Marta Weiss, a Polish Jew, arrives by cattle car to the Auschwitz concentration camp. While there, she catches the attention of the guards as she is multilingual and is put to work as a translator. When she inquires about the factory at the camp, a fellow inmate informs her that it is a crematorium and that the rest of her family likely has been murdered. The character Marta Weiss is based on the true life of Mala Zimetbaum.
In the barracks, many of the women are dying and ill. Eugenia, a prisoner and doctor, tries her best to administer to them but is unable to do much as supplies are limited. The women learn that an international commission is coming to the camp to observe the conditions of the prisoners. Eugenia learns a few key phrases in German and is able to tell the observers that everything they see is a lie and people are dying. Unfortunately the commanders tell the observers that Eugenia is mentally ill. Later they torture her to find out who taught her the German phrases but Eugenia refuses to tell them and is murdered.
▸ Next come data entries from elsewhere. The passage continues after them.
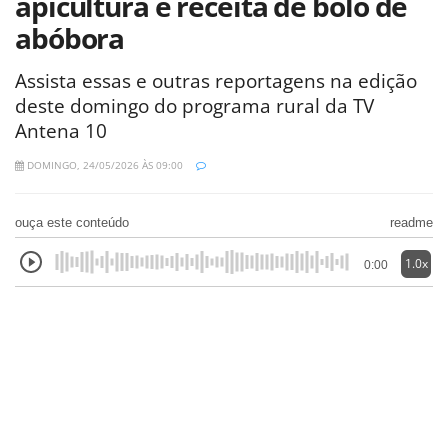
apicultura e receita de bolo de
abóbora
Assista essas e outras reportagens na edição
deste domingo do programa rural da TV
Antena 10
DOMINGO, 24/05/2026 ÀS 09:00
ouça este conteúdo
readme
1.0x
0:00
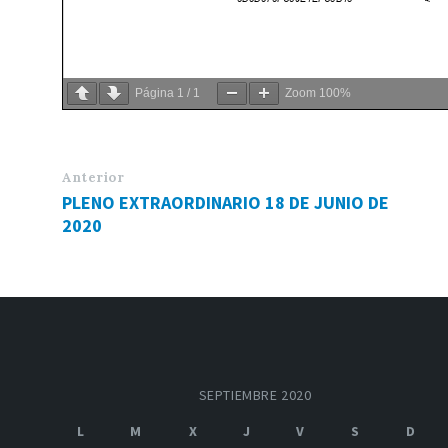
Página
1
/
1
Zoom
100%
Anterior
PLENO EXTRAORDINARIO 18 DE JUNIO DE
2020
SEPTIEMBRE 2020
L
M
X
J
V
S
D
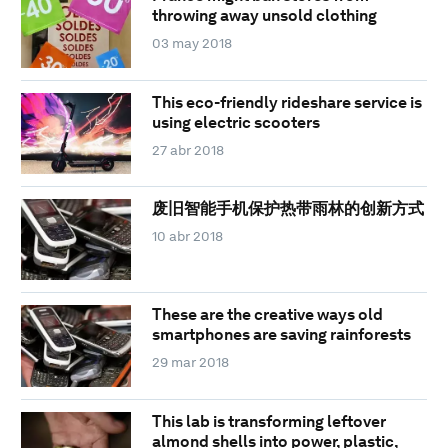
throwing away unsold clothing
03 may 2018
This eco-friendly rideshare service is
using electric scooters
27 abr 2018
废旧智能手机保护热带雨林的创新方式
10 abr 2018
These are the creative ways old
smartphones are saving rainforests
29 mar 2018
This lab is transforming leftover
almond shells into power, plastic,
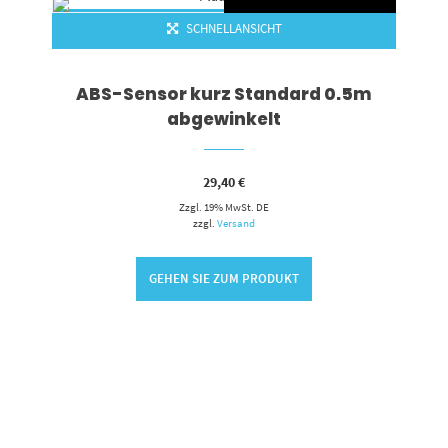
SCHNELLANSICHT
ABS-Sensor kurz Standard 0.5m
abgewinkelt
29,40
€
Zzgl. 19% MwSt. DE
zzgl.
Versand
GEHEN SIE ZUM PRODUKT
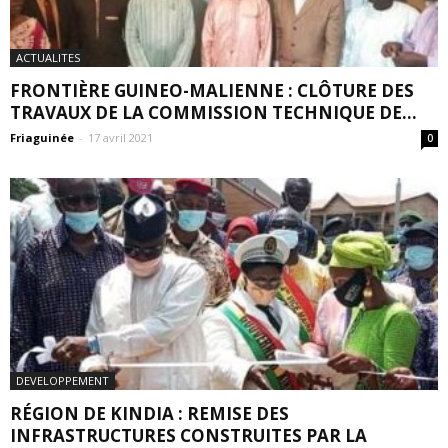
ACTUALITES
FRONTIÈRE GUINEO-MALIENNE : CLÔTURE DES
TRAVAUX DE LA COMMISSION TECHNIQUE DE...
Friaguinée
-
17 avril 2021
0
DEVELOPPEMENT
RÉGION DE KINDIA : REMISE DES
INFRASTRUCTURES CONSTRUITES PAR LA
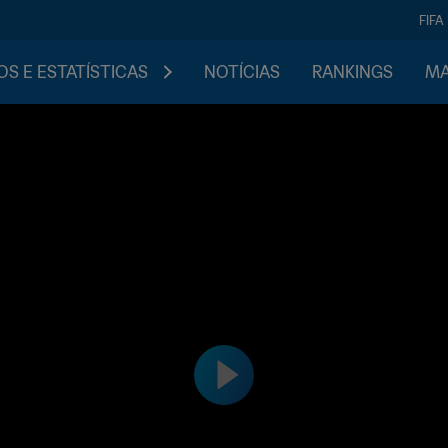
FIFA
S E ESTATÍSTICAS
NOTÍCIAS
RANKINGS
MA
Eugenia is replaced by Lalunia, a Polish woman who claims to have been rounded up by mistake and who says she is a doctor though she is actually only a pharmacist's wife. However rather than administer medicine to the women of the camp she distributes them among the Kapos in exchange for luxuries like clothes and perfume. The nurses' aide searches her room and confiscates the remaining medicine. Lalunia later turns the aide in and has her killed after discovering messages she had written that the Russians were advancing.
Meanwhile, Marta is able to temporarily escape in order to smuggle information about the camps to a resistance broadcaster. When she is returned to the camp, she is tortured and then sentenced to death by hanging. A prisoner frees her wrists and hands her a knife before she is to die, and she tells the camp that the Russians are coming and slashes the face of the Nazi commander who tortured her. Before the guards can retaliate, planes are heard overhead, and Marta realizes that the Russians have come to liberate them.

Release and reception

The film won the Crystal Globe at Karlovy Vary International Film Festival in 1948, and it was nominated for Grand International Award at Venice Film Festival in 1948 and for a BAFTA Award for Best Film from Any Source in 1950.
It was released in the U.S. with English subtitles by Times Film Corporation in 1949 as The Last Stop.
It was released on DVD in the U.S. in 2009 by Polart Distribution.